═════ Extract to read ═════

• Artist: Deep End of the Ford
  • Year: 2011
  • Label: LMMusic

An Táin

  • Modern electronics combine with ancient tradition to recreate the drama of a 1300 year old Celtic manuscript. An Táin Bó Cuailgne, a Celtic Iron-Age myth over 2000 years old, has never sounded so exciting or alive – at least not in 1300 years.

  • Trad Review

    ‘a seemingly ancient sound out of instrumentation that is anything but ancient.
    There is something so powerful and so original about the music on this 2012 album from Deep End of the Ford, I can’t resist saying that I am just very happy that I have it and that I am disposed to love it.

    The musicians are Lorcán MacMathúna on vocals, Seán MacErlaine on bass clarinet, Martin Tourish on piano accordion, Eoghan Neff on fiddle, and Flaithrí Neff on uileann pipes, vpipes and low whistles. I think they were possibly all involved in effects and  electronics of one sort or another.

═════

→ Problem set
1. Summarize the album page in two sentences.
2. Answer these from the album page:
(a) What label is listed for the release?
(b) Who plays fiddle?
(c) How old is the Celtic Iron-Age myth said to be?
3. Write what comes next on the album page, carrying the review on from its last sentence.
The items that follow have no connection to the album page above.

═════ Supplied material ═════

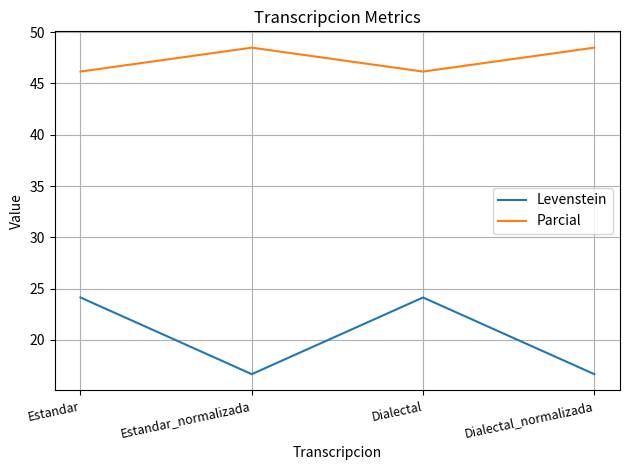

In Levenstein, how many points are higher than both neighbors (excluding endpoints)?

1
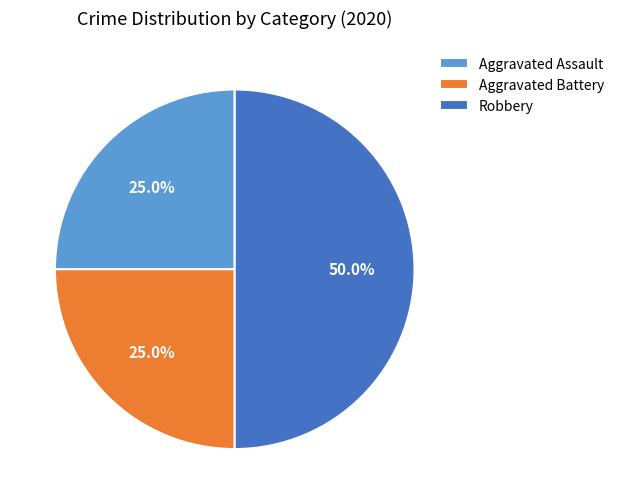

Is the sum of Aggravated Battery and Robbery greater than half?

Yes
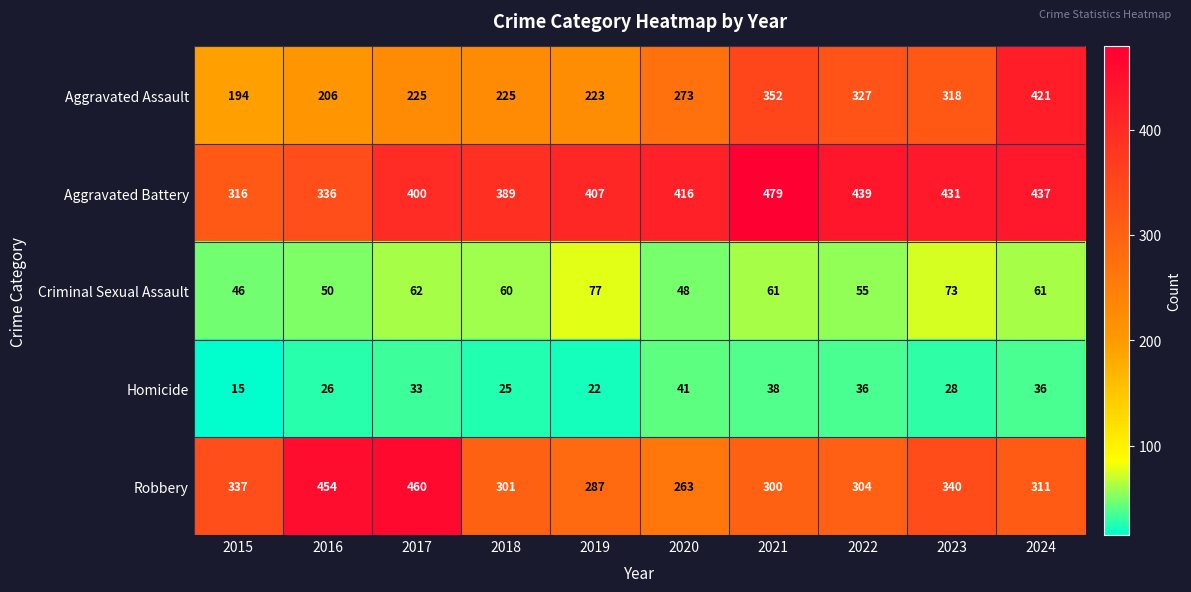

What is the minimum value for Robbery?

263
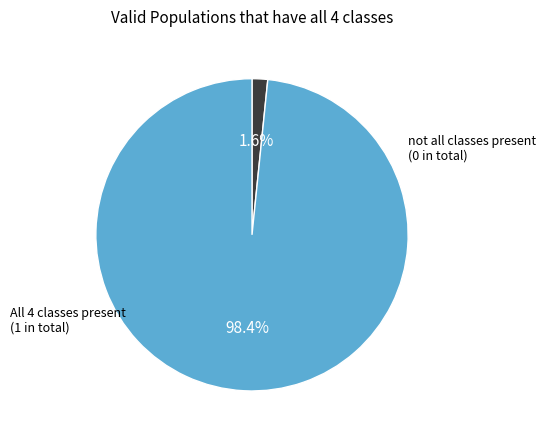

Does any single category account for the majority?

Yes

═════

→ Responses per task
1. An Táin is a release by Deep End of the Ford on the LMMusic label that combines modern electronics with ancient tradition to recreate the drama of An Táin Bó Cuailgne, a Celtic Iron-Age myth over 2000 years old found in a 1300-year-old manuscript. Its musicians are Lorcán MacMathúna on vocals, Seán MacErlaine on bass clarinet, Martin Tourish on piano accordion, Eoghan Neff on fiddle, and Flaithrí Neff on uileann pipes, vpipes and low whistles.

2.
(a) LMMusic
(b) Eoghan Neff
(c) Over 2000 years old

3.
    The Táin story itself and the music in this telling evoke “a Celtic warrior society and an epic campaign which revolves around two of the most enigmatic and powerful characters in Irish mythology”, and so the challenge is to make the music live up to that, and to the fact that this is one of the most “iconic” works of literature in our culture.

    Understandably, the music here ends up being generally quite rugged, “masculine”(for want of a better description and ironically considering the key protagonist is female), though the voice and some of the instrumental lines are also suitably gentle at times. It often pulses and drives on with the rhythm, but includes passages of almost a-rhythmic improvisation and other more sophisticated digitally enhanced sections, as well as haunting and often beautiful melodies played at times in styles that produce those microtonal effects and overtones that contribute to an almost “lived” sense of the epic and supernatural occurrences being described.

    The lyrics were taken unaltered from the mediaeval Irish manuscript, The Book of Leinster, and are sung in Old-Irish. All the core music was composed by Mac Mathúna, with “the vocal line [required by the text] providing the main melodic drive”, and then improvisation being used to build up around that.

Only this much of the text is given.